[Rt4-whois] WT Guidelines - quorum, votes and majority [was: Documents; Shorter mtg in Cartagena]
Smith, Bill
bill.smith at paypal-inc.com
Mon Nov 8 19:28:47 UTC 2010
On Nov 8, 2010, at 7:13 AM, Wilfried Woeber, UniVie/ACOnet wrote:
> Dear Team,
>
> I'd like to collect your views on the aspects of quorum, votes and majority.
>
>
> The draft "WRT Guidelines" propose:
>
> - Quorum - A majority of the total number of WRT Members constitutes a quorum.
> Proxy votes shall not count toward the presence of a quorum.

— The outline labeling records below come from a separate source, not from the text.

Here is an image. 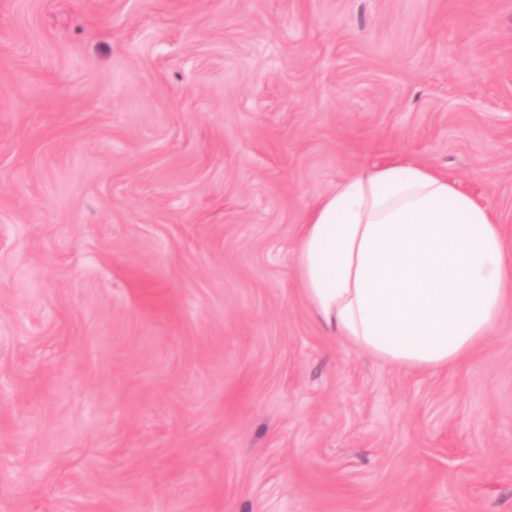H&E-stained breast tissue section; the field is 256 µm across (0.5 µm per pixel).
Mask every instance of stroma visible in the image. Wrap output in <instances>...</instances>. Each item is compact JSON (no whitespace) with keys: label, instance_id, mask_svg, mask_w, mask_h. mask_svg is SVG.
Masks as SVG:
<instances>
[{"label":"stroma","instance_id":"1","mask_svg":"<svg viewBox=\"0 0 512 512\" xmlns=\"http://www.w3.org/2000/svg\"><path fill=\"white\" fill-rule=\"evenodd\" d=\"M395 158L512 241V0H0V512H512V301L431 373L301 286Z\"/></svg>","mask_w":512,"mask_h":512}]
</instances>
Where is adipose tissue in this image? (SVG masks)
<instances>
[{
  "instance_id": "adipose-tissue-1",
  "label": "adipose tissue",
  "mask_w": 512,
  "mask_h": 512,
  "mask_svg": "<svg viewBox=\"0 0 512 512\" xmlns=\"http://www.w3.org/2000/svg\"><path fill=\"white\" fill-rule=\"evenodd\" d=\"M298 269L338 337L430 372L465 359L512 295V243L490 208L447 174L403 159L356 173L315 203Z\"/></svg>"
}]
</instances>
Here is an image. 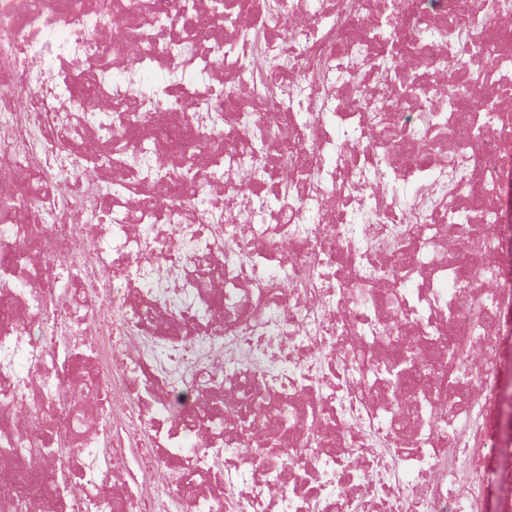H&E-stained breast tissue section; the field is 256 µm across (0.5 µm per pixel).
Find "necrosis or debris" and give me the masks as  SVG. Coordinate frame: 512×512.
Here are the masks:
<instances>
[{"label":"necrosis or debris","instance_id":"4bbe7bcc","mask_svg":"<svg viewBox=\"0 0 512 512\" xmlns=\"http://www.w3.org/2000/svg\"><path fill=\"white\" fill-rule=\"evenodd\" d=\"M266 3L0 0V512H512V0Z\"/></svg>","mask_w":512,"mask_h":512}]
</instances>
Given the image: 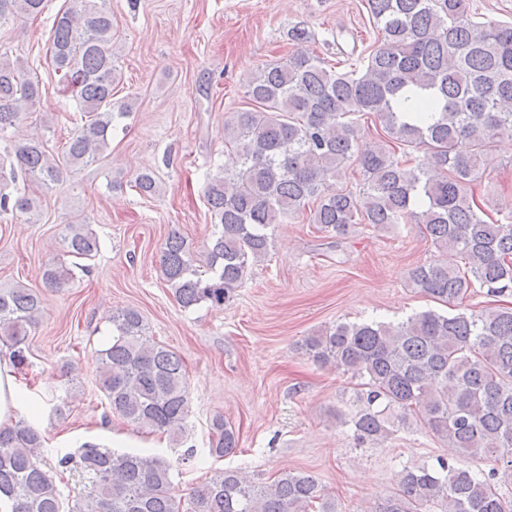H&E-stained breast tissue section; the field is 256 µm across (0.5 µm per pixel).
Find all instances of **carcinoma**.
I'll return each mask as SVG.
<instances>
[{
  "label": "carcinoma",
  "mask_w": 512,
  "mask_h": 512,
  "mask_svg": "<svg viewBox=\"0 0 512 512\" xmlns=\"http://www.w3.org/2000/svg\"><path fill=\"white\" fill-rule=\"evenodd\" d=\"M47 0H0V22L41 15ZM382 42L361 67L332 70L309 52L257 69L250 107L224 120V147L234 167L211 176L204 197L213 220L209 243L195 254L176 229L160 269L178 304L224 306L252 263L271 247L269 229L309 211L308 223L341 236L353 224L384 229L420 224L438 252L409 272L413 287L443 303L479 287L512 295V215L486 220L471 184L491 144L512 136V26L474 20L468 0H367ZM55 71L82 112L81 125L59 156L37 137L14 140L11 174L43 185L62 170L94 163L112 131L130 114L115 107L118 69L112 14L104 0H72L50 34ZM40 97L22 63L0 52V135L19 130ZM371 115L388 144L362 143L359 115ZM399 144L425 154L414 165L395 156ZM363 176L357 191L336 186L349 161ZM144 195L154 176L138 174ZM36 199L0 195V213L34 215ZM65 253L90 260L99 240L81 221L62 237ZM465 260V267L455 259ZM205 265L200 271L197 263ZM50 261L39 275L61 288L73 269ZM40 297L24 285L0 289V343L9 359L27 360V339L42 316ZM306 355L358 380L353 411L342 423L361 443L421 427L467 456L492 462L488 473L439 457L405 466L397 492L372 512H512V309L445 316L432 310L403 322L338 323L305 338ZM98 387L109 409L140 430L181 442L190 413L186 371L173 350L146 336L134 308L112 314V342L100 351ZM209 453L222 458L239 437L221 415L211 422ZM44 436L23 420L0 429V512H337L336 498L313 476L285 472L257 484L223 469L188 494L171 479L170 461L145 448L117 453L86 442L58 466L89 477L75 497L63 494L42 456Z\"/></svg>",
  "instance_id": "1"
}]
</instances>
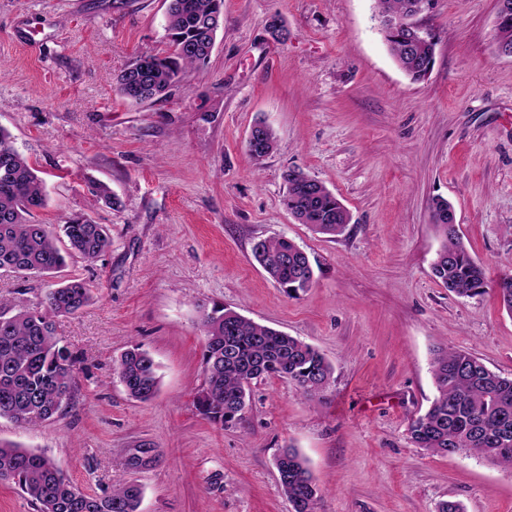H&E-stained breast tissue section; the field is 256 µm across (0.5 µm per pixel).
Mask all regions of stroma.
Listing matches in <instances>:
<instances>
[{
  "label": "stroma",
  "mask_w": 512,
  "mask_h": 512,
  "mask_svg": "<svg viewBox=\"0 0 512 512\" xmlns=\"http://www.w3.org/2000/svg\"><path fill=\"white\" fill-rule=\"evenodd\" d=\"M166 0H0V127L46 184L41 224L84 214L110 249L70 259L63 277L95 299L56 331L82 361L72 405L54 422L0 419V439L52 458L101 496L121 480L141 512H291L273 459L294 447L321 512H512V470L433 456L408 423L435 395L433 352L472 351L512 376V317L495 291L449 292L432 275L442 240L432 199L451 203L490 280L512 275V58L494 41L496 0H436L424 16L435 63L411 80L388 51L374 0H224L204 66L156 100H124L116 77L136 56L166 54ZM279 15L290 37L269 40ZM278 138L262 164L246 152L255 120ZM321 181L351 221L328 238L297 223L285 170ZM108 184L117 207L96 201ZM284 236L310 256L312 288L291 298L253 260ZM54 281L0 273V295L42 310ZM221 303L317 348L334 368L322 398L276 378L250 385L239 424L195 405L204 383L198 308ZM142 345L157 396L130 398L113 372ZM155 448L147 468L130 449Z\"/></svg>",
  "instance_id": "1"
}]
</instances>
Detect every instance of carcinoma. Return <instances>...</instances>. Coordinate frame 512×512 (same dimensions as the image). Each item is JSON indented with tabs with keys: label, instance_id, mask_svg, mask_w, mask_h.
<instances>
[{
	"label": "carcinoma",
	"instance_id": "cac0c4a2",
	"mask_svg": "<svg viewBox=\"0 0 512 512\" xmlns=\"http://www.w3.org/2000/svg\"><path fill=\"white\" fill-rule=\"evenodd\" d=\"M167 56L150 55L146 68L129 62L117 75L119 94L142 103L165 93L186 69L205 63L219 29L205 20L224 16V0H167ZM377 14L406 25L411 0H375ZM388 50L413 81L427 76L436 42L407 38V29L384 36ZM247 153L262 163L278 146L265 123ZM284 203L301 224L336 237L350 216L337 197L320 181L301 171L283 172ZM91 193L116 206L110 187L94 182ZM46 203L44 181L14 147L11 135L0 128V270L53 277L66 267V258L78 256L93 263L111 246L104 225L85 215L57 226L32 221V211ZM443 238L432 264V274L449 291L464 298L491 287L485 268L467 251L461 236L444 219L435 223ZM69 251L58 246L60 237ZM256 262L290 297L315 283L308 255L286 237L265 238L252 247ZM503 308L512 316V276L494 286ZM93 299L84 279L61 281L45 295V310L31 312L0 299V418L22 424L33 419L54 421L69 407L78 359L55 333V318L79 313ZM205 336V387L196 406L215 423L228 425L243 418L252 381L277 377L306 397H319L330 386L333 367L310 344L282 331L251 321L222 305L200 306ZM116 373L127 394L140 402L159 391L158 366L139 345L120 356ZM436 396L428 410L409 420L412 442L432 455L465 454L512 469V377L489 369L472 352L441 349L432 362ZM282 493L295 512H317L320 500L304 457L295 448L274 457ZM0 482L14 484L34 503L37 512H140L143 489L134 482L114 485L109 494L92 495L66 478L53 460L42 454L0 441Z\"/></svg>",
	"mask_w": 512,
	"mask_h": 512
}]
</instances>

Presumably alternates do not count either?
>
> In principle this is fine for me. Looking at the framework for e.g. the
> Address council, this very basic requirment is paired up with the Regional
> Diversity aspect, i.e. majority + all regions being represented.
>
> As we do not have the formal regional diversity in RT4, and neither the
> requirement, I wonder if there are some other aspects we want to consider.
> Actually, given *this* group, I would feel more comfortable with something
> like two thirds, but I can live with 50%+ as well.
With a simple majority quorum, just over 25% of the members of this team would be able to make decisions. That seem quite a distance from consensus; ICANN's "normal" mode of operations.
>
>
> Getting to the voting stuff:
>
> - Voting [...] Motions that receive a majority of votes cast shall be
> deemed approved.
Do abstentions count as a vote or not? Before answering consider the following example:
12 members present
6 yes
4 no
2 abstentions
How we decide this will determine the outcome of this, and other similar votes.
>
> I read that to say: majority of votes present in the meeting.
>
> I am sort of fine with a suggestion of simple majority, but as we should
> rather strive to achieve rough consensus, this may be a tad too loose, in
> particular considering proxy votes. I could easily image a motion to being
> accepted with far less than 50% of the votes in the team being in favour.
> I may be missing something here?
>
>
> Thus I'd like to propose 2 thoughts:
>
> + a motion passes when it reives a majority of votes present in the team,
> proxy votes are counted as regular votes, or
>
> + we keep the very relaxed regime of majority of votes present in the meeting
> but we either do not count proxy votes for determining majority (making
> them rather pointless, but still), and/or we restrict the decisions involving
> proxy votes to motions that have already been proposed, discussed and seconded
> in a previous meeting; or circulated on the Team's mailing list. (lead-time?)
If we allow proxies, and I'm not certain we should, the second proposal is one I could approve (and have used successfully before).
>
> In the absence of other qualifiers for quorum, my personal preference would be
> to always determine majority based on the number of votes in the team.
>
>
> I would be grateful for your thoughts.
> Wilfried.
In general, I would prefer that we attempt to achieve consensus on all issues. I've worked in a number of groups using this model and when all concerned give their best effort, it works wonderfully. All sides can be heard and it avoids the problem of "small majorities".